**Written problem**
Show every line below that contains the string "tuning", copying each one in full. Treat case as significant.
- - -
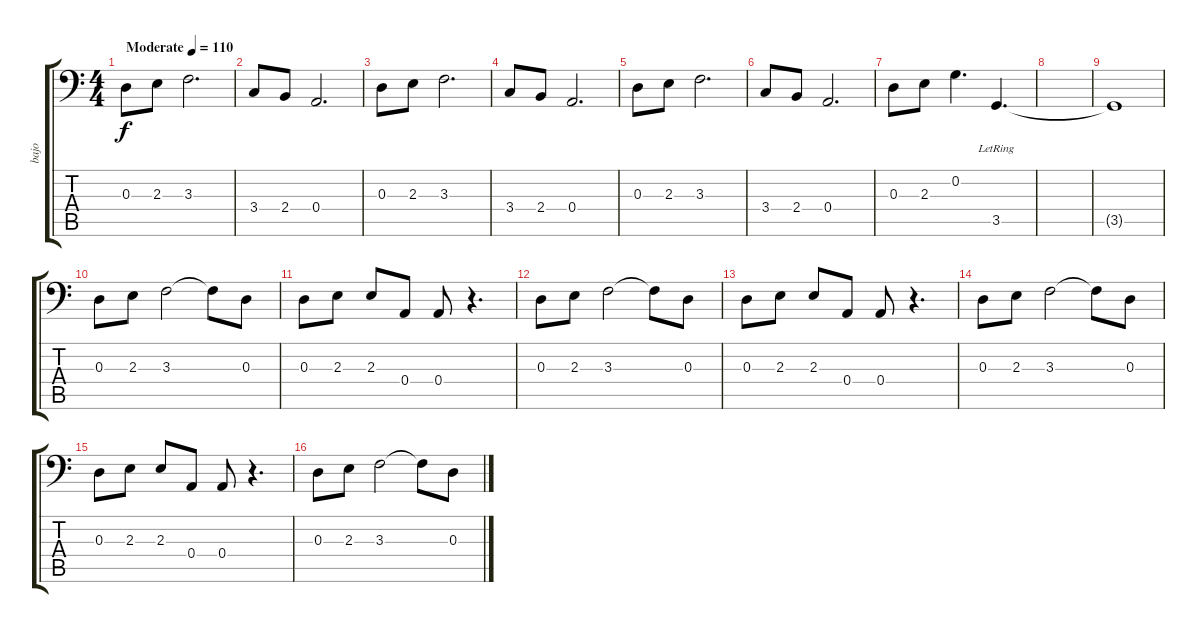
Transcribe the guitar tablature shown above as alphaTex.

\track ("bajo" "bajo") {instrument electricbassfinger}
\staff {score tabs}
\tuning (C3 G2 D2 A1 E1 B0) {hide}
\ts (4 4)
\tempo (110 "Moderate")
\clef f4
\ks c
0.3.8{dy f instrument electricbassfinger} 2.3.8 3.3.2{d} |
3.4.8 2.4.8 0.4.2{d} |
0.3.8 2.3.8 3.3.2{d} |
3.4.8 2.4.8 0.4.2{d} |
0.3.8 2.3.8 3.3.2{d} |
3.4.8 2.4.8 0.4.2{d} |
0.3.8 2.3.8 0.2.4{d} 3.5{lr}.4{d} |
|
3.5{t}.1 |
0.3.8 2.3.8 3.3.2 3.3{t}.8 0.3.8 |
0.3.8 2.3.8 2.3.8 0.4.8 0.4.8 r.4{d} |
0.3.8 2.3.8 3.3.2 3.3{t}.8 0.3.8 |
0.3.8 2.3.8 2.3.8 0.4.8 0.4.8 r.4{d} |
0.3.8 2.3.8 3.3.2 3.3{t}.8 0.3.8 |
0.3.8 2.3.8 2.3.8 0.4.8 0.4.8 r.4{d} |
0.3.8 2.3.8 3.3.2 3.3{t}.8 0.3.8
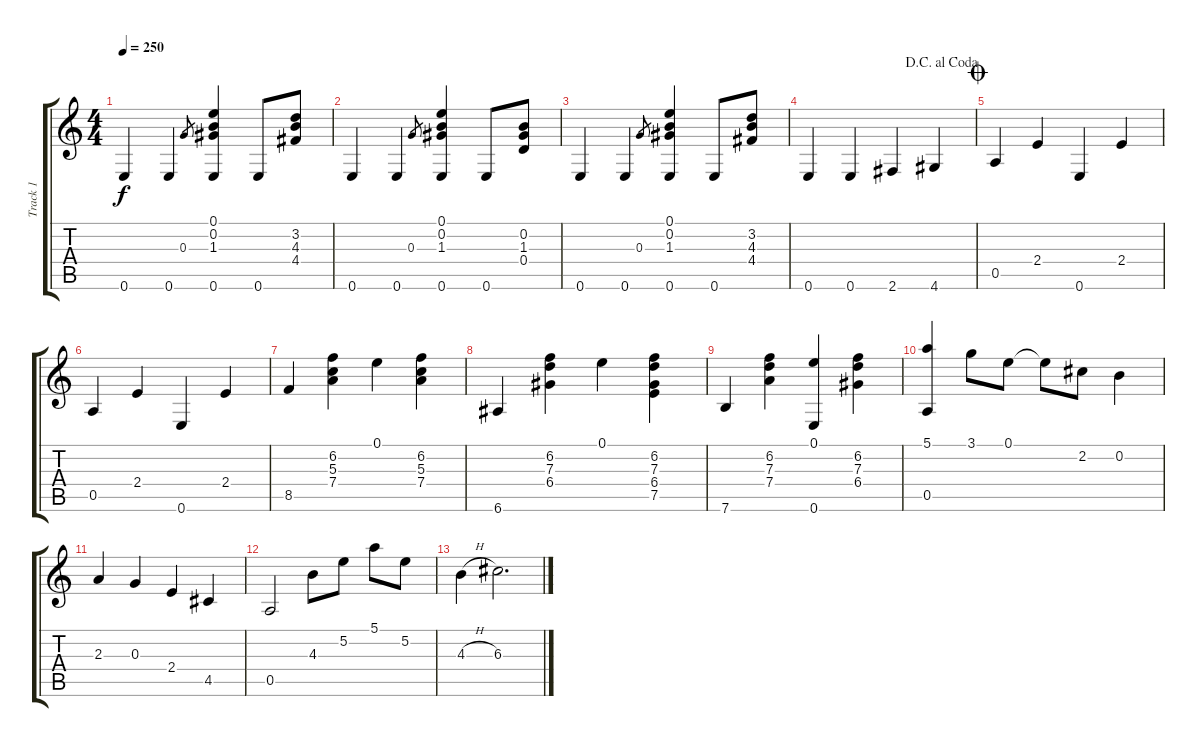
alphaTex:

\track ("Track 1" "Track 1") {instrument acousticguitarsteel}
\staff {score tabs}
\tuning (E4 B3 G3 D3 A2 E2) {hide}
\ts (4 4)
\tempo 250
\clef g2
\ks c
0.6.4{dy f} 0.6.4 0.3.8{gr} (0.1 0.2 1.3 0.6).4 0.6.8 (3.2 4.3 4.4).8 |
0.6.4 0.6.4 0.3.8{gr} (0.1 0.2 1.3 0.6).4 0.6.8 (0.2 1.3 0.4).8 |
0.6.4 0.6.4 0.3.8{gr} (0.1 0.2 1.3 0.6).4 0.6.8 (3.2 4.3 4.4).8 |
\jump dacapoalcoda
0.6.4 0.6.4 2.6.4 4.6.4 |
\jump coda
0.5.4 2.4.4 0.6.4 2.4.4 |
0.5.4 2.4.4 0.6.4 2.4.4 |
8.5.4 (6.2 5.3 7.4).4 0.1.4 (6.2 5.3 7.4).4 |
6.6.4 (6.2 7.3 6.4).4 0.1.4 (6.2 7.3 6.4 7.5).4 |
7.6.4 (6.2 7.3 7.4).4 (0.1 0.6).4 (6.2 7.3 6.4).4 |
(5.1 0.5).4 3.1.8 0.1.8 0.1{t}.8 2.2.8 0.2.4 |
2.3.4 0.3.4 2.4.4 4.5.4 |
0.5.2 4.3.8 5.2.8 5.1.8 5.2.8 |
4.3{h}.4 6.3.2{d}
- - -
**Solution for this exercise**
\tuning (C3 G2 D2 A1 E1 B0) {hide}
\tuning (E4 B3 G3 D3 A2 E2) {hide}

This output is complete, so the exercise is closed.